Storie di Vita, Capitolo II

Capitolo secondo 

Viaggio in treno, finestrino.

Vidi seduta di fronte a me una bella bimba mora.

Non sorrise, si concentrò soltanto a fissarmi, gli occhi color marroni scuro guardavano attenti, dappertutto.

La mamma, una donna dai capelli lunghi liscissimi, rossi tinti, con il viso pulito e le labbra carnose, indossava un cappotto bianco elegante con la pelliccia, e la borsa di una marca americana che non lasciava indifferenti gli occhi di chi la guardava.

La bimba, stanca, si sdraiò sul grembo della mamma e continuò a fissarmi. Aveva la tosse, una tosse grassa che mi fece pensare al freddo che affrontano i migranti provenienti da terre calde.

Il loro sacrificio inizia proprio da lì. Pensai.

Abbandonano le loro terre -calde- per sopportare il freddo dell’Europa. Non sono abituati, ma lo fanno, devono farlo. Soffrono molto all’inizio e si vede anche guardando gli abiti pesanti messi uno sopra l’altro senza alcun senso.

La giacchetta della bimba invece, era rosa antico, i suoi guanti e calze di lana richiamavano lo zucchero filato. Gli stivaletti da pioggia color bordeaux le davano un tocco di classe. Anche la mamma portava stivali da pioggia con plateau altissimi. Sembrava serena e felice. Portava le cuffie e non si accorse che la bimba si era addormentata. Parlava al telefono con qualcuno raccontando i suoi movimenti: <<Devo scendere alla prossima fermata>> disse. Parlò in spagnolo, il suo accento mi fece capire la nazionalità.

<<Stasera lo faccio, non c’è bisogno che ti preoccupi>> continuò la donna senza accorgersi che riuscivo a capirla.  Le sorrisi e lei mi rispose altrettanto con uno sguardo sorpreso.

La bimba continuò a dormire sul suo grembo. Il treno arrivò -finalmente- “alla fermata successiva”, lei continuò a parlare al telefono estranea al mio sguardo, mi sembrò che stesse ascoltando il racconto di qualcuno. Di qualcuno che la rendeva felice.

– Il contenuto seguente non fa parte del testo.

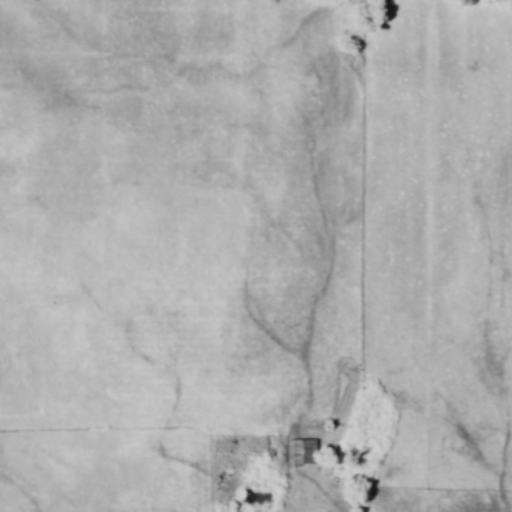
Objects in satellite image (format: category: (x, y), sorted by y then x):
building: (297, 451)
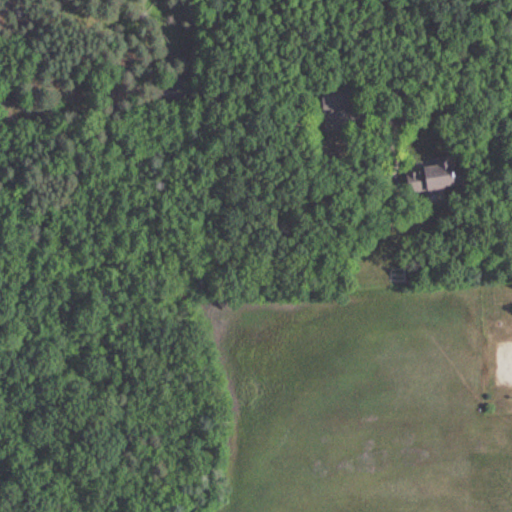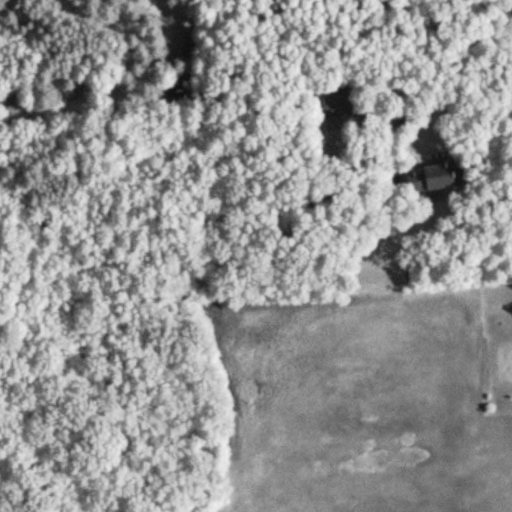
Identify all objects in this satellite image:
building: (327, 98)
building: (426, 177)
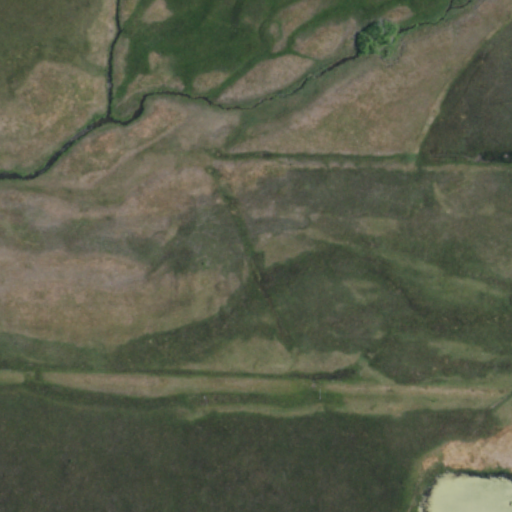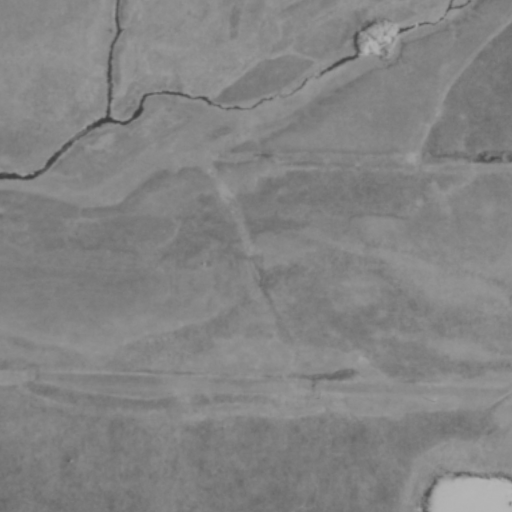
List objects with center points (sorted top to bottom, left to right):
wastewater plant: (471, 496)
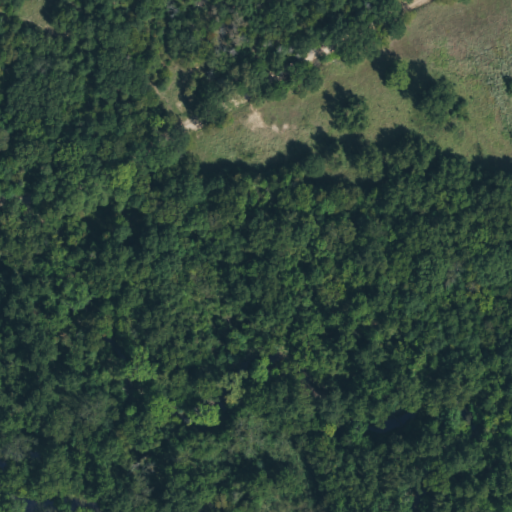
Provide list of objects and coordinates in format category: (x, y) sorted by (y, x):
road: (209, 104)
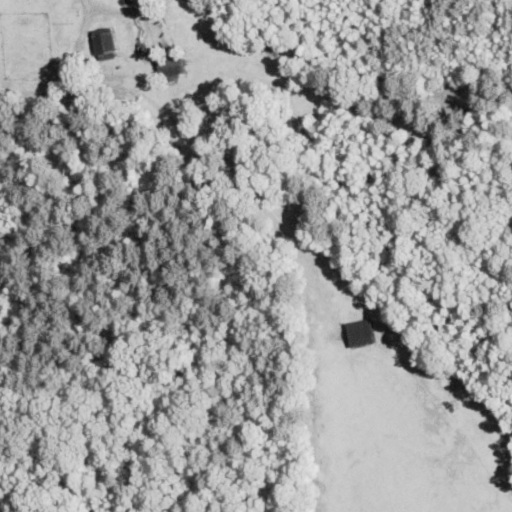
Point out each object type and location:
building: (101, 45)
building: (166, 67)
building: (357, 332)
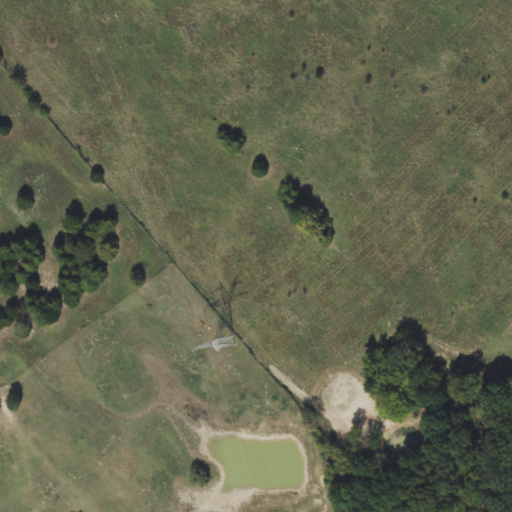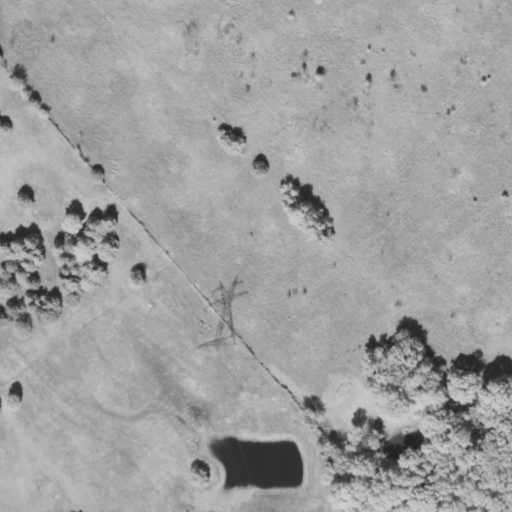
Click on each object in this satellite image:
power tower: (226, 344)
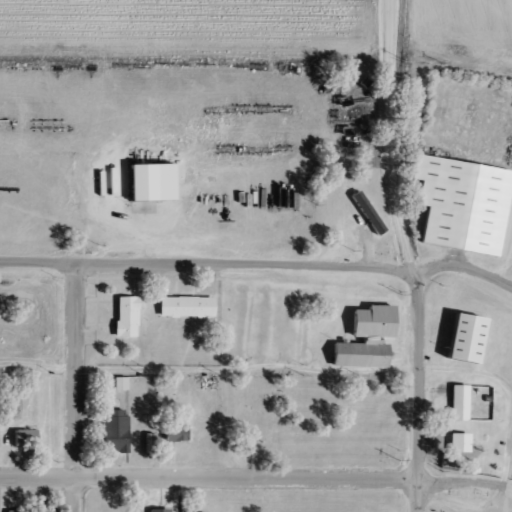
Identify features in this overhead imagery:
road: (389, 28)
building: (146, 182)
building: (458, 204)
building: (469, 206)
road: (205, 263)
road: (461, 267)
road: (410, 284)
building: (183, 307)
building: (123, 317)
building: (368, 322)
building: (474, 338)
building: (461, 339)
building: (355, 354)
road: (38, 369)
building: (117, 384)
road: (76, 387)
building: (455, 403)
building: (111, 431)
building: (173, 433)
building: (22, 438)
building: (456, 443)
road: (207, 479)
road: (461, 480)
building: (11, 510)
building: (39, 510)
building: (155, 511)
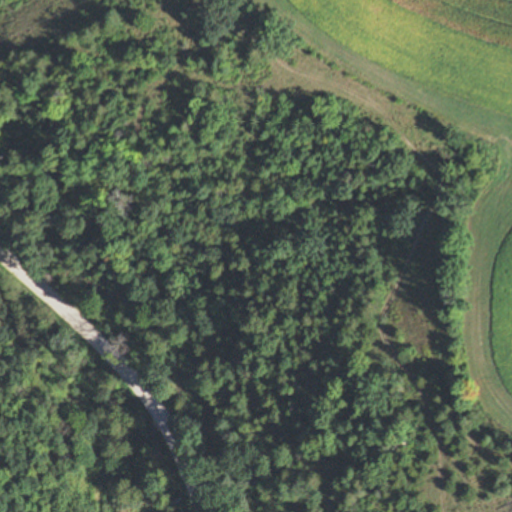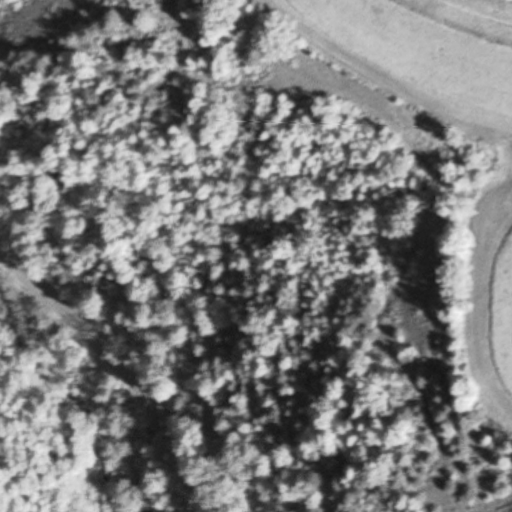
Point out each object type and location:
crop: (441, 31)
road: (123, 366)
dam: (136, 509)
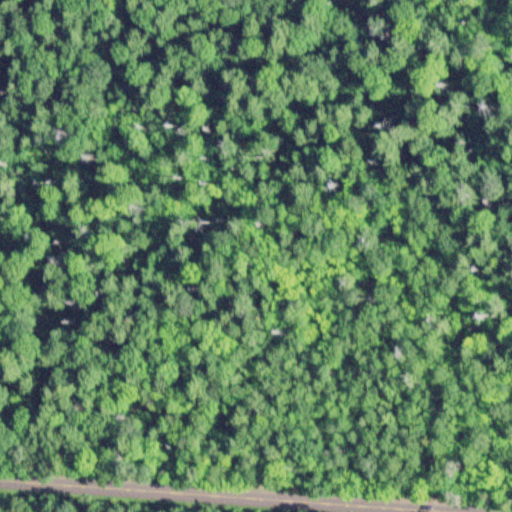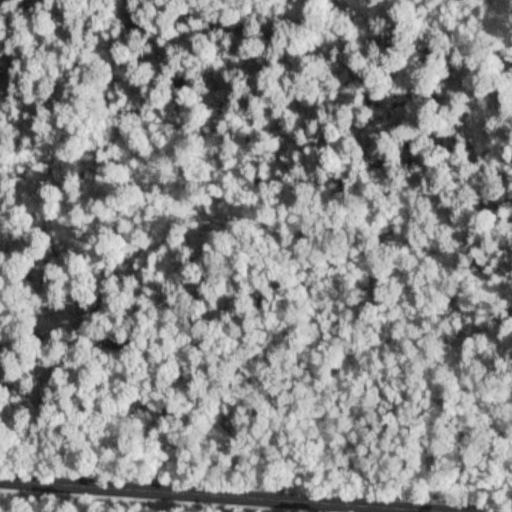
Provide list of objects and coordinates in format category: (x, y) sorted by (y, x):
road: (236, 495)
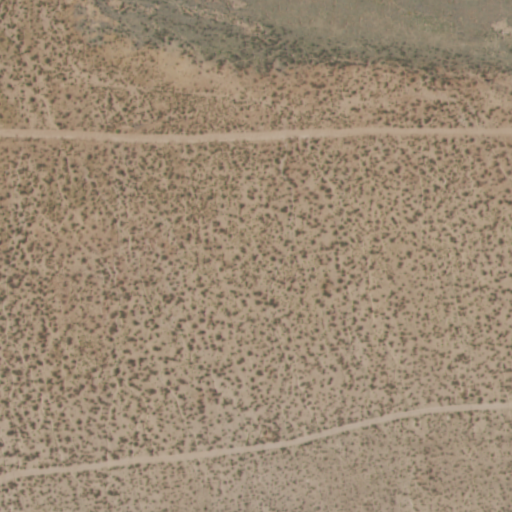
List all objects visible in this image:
road: (257, 439)
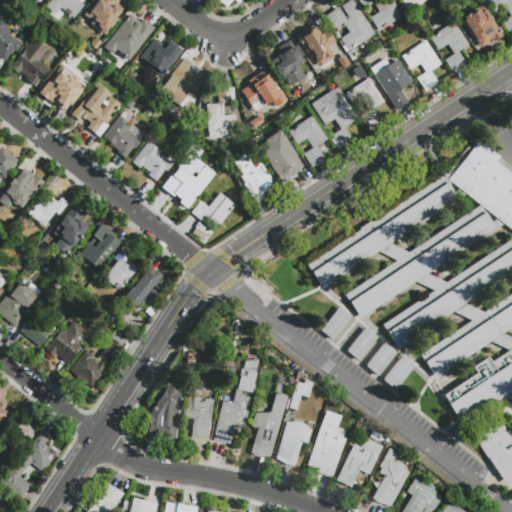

Prima di alzarsi scosse la bambina per svegliarla; la piccola dagli occhi bruni ancora chiusi, fece un verso per esprimere la sua stanchezza e disapprovazione, la mamma la prese in braccio, mi salutò e se ne andò.

Non importa il luogo, ma con chi. Pensai.

Da piccoli abbiamo avuto lei, la nostra mamma o chi per essa. Non importava il luogo.

Oggi, da adulti, è indispensabile saper scegliere chi ci starà a fianco per sorridere, o per sopportare il freddo dell’inverno.

I migranti però all’inizio non possono scegliere, stanno da soli, hanno lasciato tutto e tutti alla ricerca di una vita migliore. Nessuno lascia la propria terra a meno che non sia costretto. Nel “nuovo mondo” però, solo coloro che si arrotolano le maniche trovano la stabilità cercata, e non sempre.

La donna e la bimba del treno l’hanno trovata. Turiste a Milano e residenti a Roma. Lei una donna in carriera, la piccola una nuova “italiana”, figlia di migranti -la terza generazione-, coloro che hanno avuto la fortuna di nascere in uno Stato libero.

Quante volte ci siamo sentiti liberi e al sicuro con la nostra mamma?  Bastava poco per sentirci sereni.

Quante volte abbiamo dormito in pace, in qualsiasi posto ci trovassimo, poiché ci sentivamo al sicuro nelle braccia della nostra persona?

La risposta è lì -sempre- dentro ognuno di noi.